Теперь они оба лежали на полу, задрав колени. Хенсон закашлялся, стараясь восстановить дыхание. Девушка сначала просто тяжело дышала, потом повернулась на бок и всхлипнула. Какое унижение! То, что началось дамской пощечиной, обернулось чистым сумасшествием. Ей захотелось врезать ему ногой, вцепиться ногтями в лицо, но она понимала, что источник боли кроется вовсе не в нем. Боль гложет изнутри. Эсфирь могла обвинить Хенсона в назойливости или приписать свои страдания похмелью или недавно полученным ранам, однако в конечном итоге правда в том, что она потеряла самоконтроль. Почему, ну почему мать ничего не рассказывала про Мейера? Почему ей теперь приходится все расхлебывать в одиночку? Да, Хенсон прав, теперь она это понимала. Ее страшит вовсе не опасность, а те новые сведения, что она может узнать про своего отца. Перед глазами всплыл фотоснимок: французские евреи смотрят на нее из-за колючей проволоки.

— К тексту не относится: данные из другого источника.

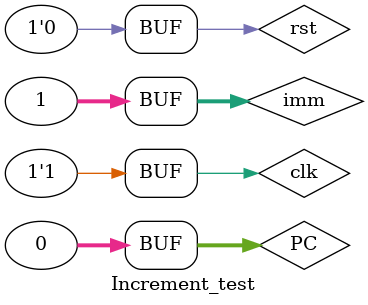
<source format=v>
`timescale 1ns / 1ps


module Increment_test();
reg clk = 1'b1, rst = 1'b0;
reg [31:0] PC = 32'd0, imm = 32'd1;
wire [31:0] addr;
Increment_PC fml(clk, rst, PC, imm, addr);
endmodule

</source>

Хенсон снова прокашлялся. Его рука опасливо коснулась плеча девушки.

– Пойдем со мной. Тебе надо выпить кофе. Все в порядке. Я тебе все объясню, ладно? А если потом захочешь вернуться в Израиль, я не стану мешать.

Спрятавшись от довольно холодного воздуха, дующего с озера Мичиган, ресторанчик на первом этаже гостиницы всеми силами пытался выдать себя за летнее парижское кафе, наивно забывая, что именно открытость всем ветрам и уличной суете делает парижское кафе парижским. Кроме того, оно было полностью изолировано и от чикагского неба, которое даже в июне обеспечивало регулярной порцией сырости гостиничные балконы, двадцатиэтажным кольцом вздымавшиеся к стеклянной купольной крыше. С поручней свешивались ползучие растения, обшитый латунью эскалатор вел к дорогим магазинам на втором и третьем ярусах, а на подиуме царил гигантский рояль, поджидавший певицу, чей слабенький и слащавый голосок в очередной раз примется портить замечательные песни.

– Кофе-латте. Двойной, – сказала Эсфирь официанту.

Выведенный из глубокого раздумья, Хенсон, кажется, пару секунд не мог понять, что от него требуется.

– Э-э… Капучино, пожалуй. Или нет, просто обычный кофе и стакан воды.

Официант скупо кивнул и скользнул в сторону.

– Здесь можно заказать и выпивку, – предложил Хенсон. – Говорят, помогает. Похмелье все-таки…

– Ах, что вы говорите…

– Ну, я не знаю. Вроде бы.

– Не знаете? У вас что же, никогда не было похмелья?

– Да нет. Я много-то не пью.

– Боже, – сказала Эсфирь. – Вы даже сами не подозреваете, какой вы странный, мистер Хенсон.

– Во всяком случае, я не ханжа! – возразил он. – Просто не люблю напиваться. Не люблю терять самоконтроль.

– Комментарии излишни, – проворчала она. – Анально-ретентивный типаж.

Он дернул плечом, словно желая сказать: «Меня еще и не так обзывали». Впрочем, он избегал смотреть ей в глаза, делая вид, что разглядывает ресторанный зал, огромным цилиндром уходящий вверх, под самую крышу.